● Exercise instructions: The reply should hold nothing except the lines from the one with "Vorheriges Bild" through the end of the entries, duplicated exactly and with no pictures.

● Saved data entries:
-=-=-=-=-

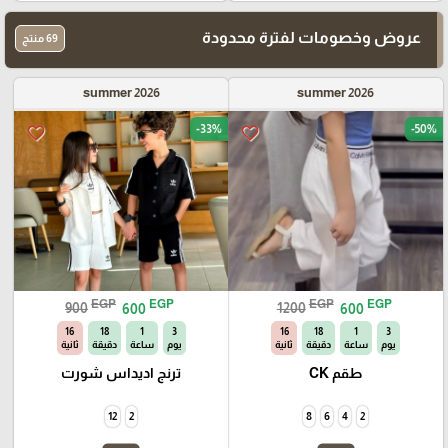
عروض وخصومات لفترة محدودة
69 منتج
summer 2026
summer 2026
-33%
-50%
favorite_border
favorite_border
EGP
EGP
EGP
EGP
900
600
1200
600
15
18
1
3
15
18
1
3
يوم
ساعة
دقيقة
ثانية
يوم
ساعة
دقيقة
ثانية
طقم CK
ترنج اديداس شورت
12
2
8
6
4
2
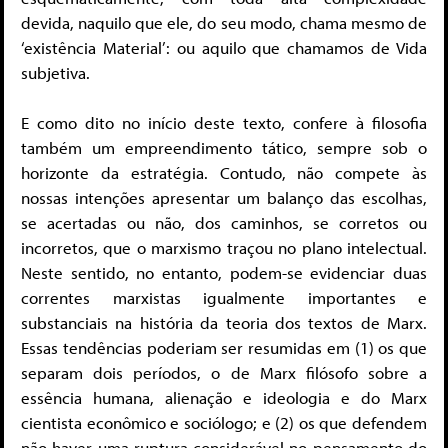
devida, naquilo que ele, do seu modo, chama mesmo de
‘existência Material’: ou aquilo que chamamos de Vida
subjetiva.
E como dito no início deste texto, confere à filosofia
também um empreendimento tático, sempre sob o
horizonte da estratégia. Contudo, não compete às
nossas intenções apresentar um balanço das escolhas,
se acertadas ou não, dos caminhos, se corretos ou
incorretos, que o marxismo traçou no plano intelectual.
Neste sentido, no entanto, podem-se evidenciar duas
correntes marxistas igualmente importantes e
substanciais na história da teoria dos textos de Marx.
Essas tendências poderiam ser resumidas em (1) os que
separam dois períodos, o de Marx filósofo sobre a
essência humana, alienação e ideologia e do Marx
cientista econômico e sociólogo; e (2) os que defendem
não haver uma ruptura considerável no pensamento do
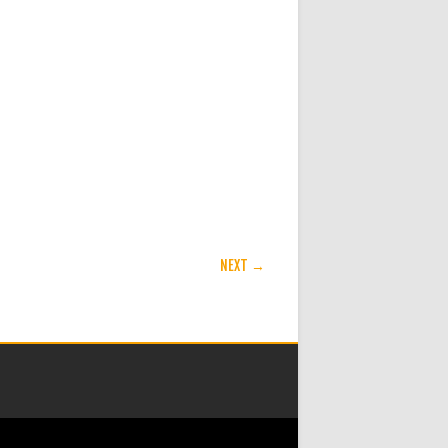
NEXT →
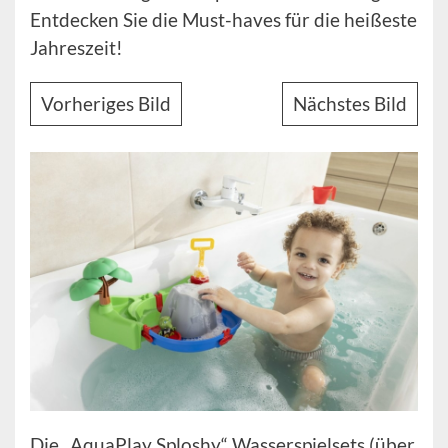
Entdecken Sie die Must-haves für die heißeste
Jahreszeit!
Vorheriges Bild
Nächstes Bild
Die „AquaPlay Sploshy“ Wasserspielsets (über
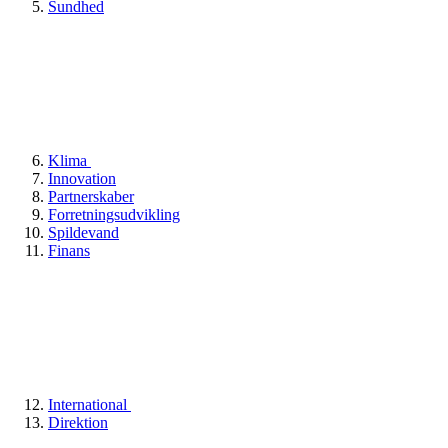
Sundhed
Klima
Innovation
Partnerskaber
Forretningsudvikling
Spildevand
Finans
International
Direktion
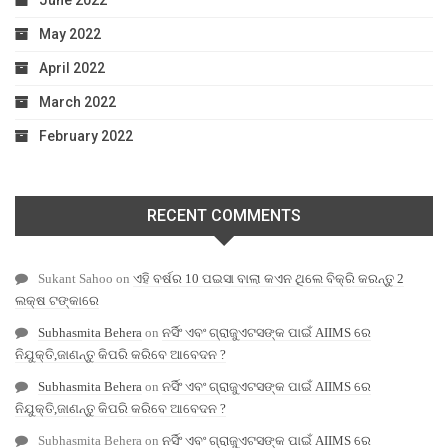
June 2022
May 2022
April 2022
March 2022
February 2022
RECENT COMMENTS
Sukant Sahoo
on
ଏହି ବର୍ଷର 10 ପଇସା ବାଲା କଏନ ଥିଲେ ବିକ୍ରି କରନ୍ତୁ 2
ଲକ୍ଷ ଟଙ୍କାରେ
Subhasmita Behera
on
ନର୍ସିଂ ଏବଂ ଗ୍ରାଜୁଏଟସଙ୍କ ପାଇଁ AIIMS ରେ
ନିଯୁକ୍ତି,ଜାଣନ୍ତୁ କିପରି କରିବେ ଆବେଦନ ?
Subhasmita Behera
on
ନର୍ସିଂ ଏବଂ ଗ୍ରାଜୁଏଟସଙ୍କ ପାଇଁ AIIMS ରେ
ନିଯୁକ୍ତି,ଜାଣନ୍ତୁ କିପରି କରିବେ ଆବେଦନ ?
Subhasmita Behera
on
ନର୍ସିଂ ଏବଂ ଗ୍ରାଜୁଏଟସଙ୍କ ପାଇଁ AIIMS ରେ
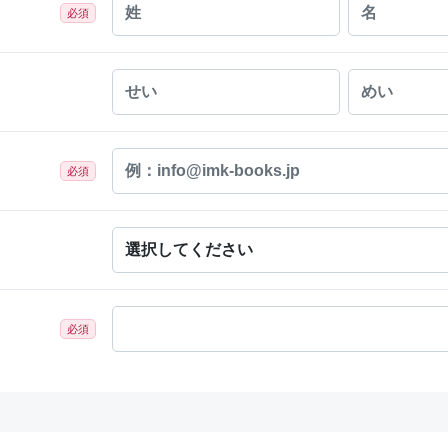
必須
必須
必須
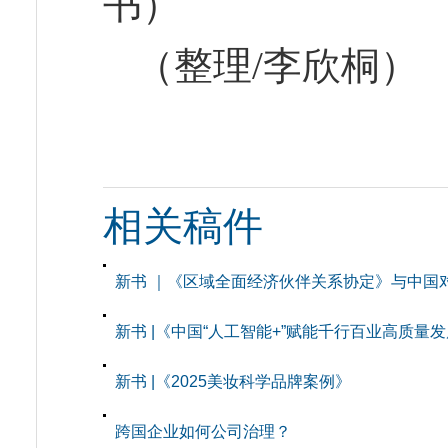
书）
（整理/李欣桐）
相关稿件
新书 ｜《区域全面经济伙伴关系协定》与中国
新书 |《中国“人工智能+”赋能千行百业高质量
新书 |《2025美妆科学品牌案例》
跨国企业如何公司治理？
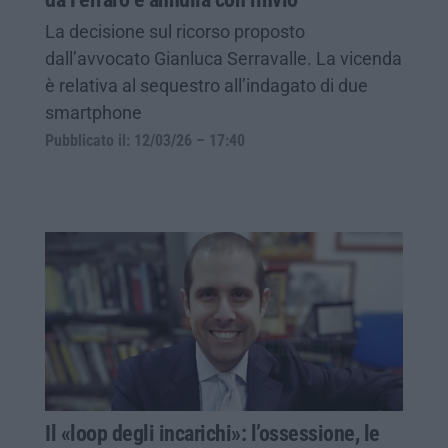
La decisione sul ricorso proposto
dall’avvocato Gianluca Serravalle. La vicenda
è relativa al sequestro all’indagato di due
smartphone
Pubblicato il: 12/03/26 – 17:40
Il «loop degli incarichi»: l’ossessione, le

-=-=-=-=-

● Final answer:
Vorheriges Bild
Nächstes Bild
Die „AquaPlay Sploshy“ Wasserspielsets (über
Sundhed
Klima
Innovation
Partnerskaber
Forretningsudvikling
Spildevand
Finans
International
Direktion
June 2022
May 2022
April 2022
March 2022
February 2022
RECENT COMMENTS
Sukant Sahoo
on
ଏହି ବର୍ଷର 10 ପଇସା ବାଲା କଏନ ଥିଲେ ବିକ୍ରି କରନ୍ତୁ 2
ଲକ୍ଷ ଟଙ୍କାରେ
Subhasmita Behera
on
ନର୍ସିଂ ଏବଂ ଗ୍ରାଜୁଏଟସଙ୍କ ପାଇଁ AIIMS ରେ
ନିଯୁକ୍ତି,ଜାଣନ୍ତୁ କିପରି କରିବେ ଆବେଦନ ?
Subhasmita Behera
on
ନର୍ସିଂ ଏବଂ ଗ୍ରାଜୁଏଟସଙ୍କ ପାଇଁ AIIMS ରେ
ନିଯୁକ୍ତି,ଜାଣନ୍ତୁ କିପରି କରିବେ ଆବେଦନ ?
Subhasmita Behera
on
ନର୍ସିଂ ଏବଂ ଗ୍ରାଜୁଏଟସଙ୍କ ପାଇଁ AIIMS ରେ
必須
必須
必須
书）
（整理/李欣桐）
相关稿件
新书 ｜《区域全面经济伙伴关系协定》与中国
新书 |《中国“人工智能+”赋能千行百业高质量
新书 |《2025美妆科学品牌案例》
跨国企业如何公司治理？
La decisione sul ricorso proposto
dall’avvocato Gianluca Serravalle. La vicenda
è relativa al sequestro all’indagato di due
smartphone
Pubblicato il: 12/03/26 – 17:40
Il «loop degli incarichi»: l’ossessione, le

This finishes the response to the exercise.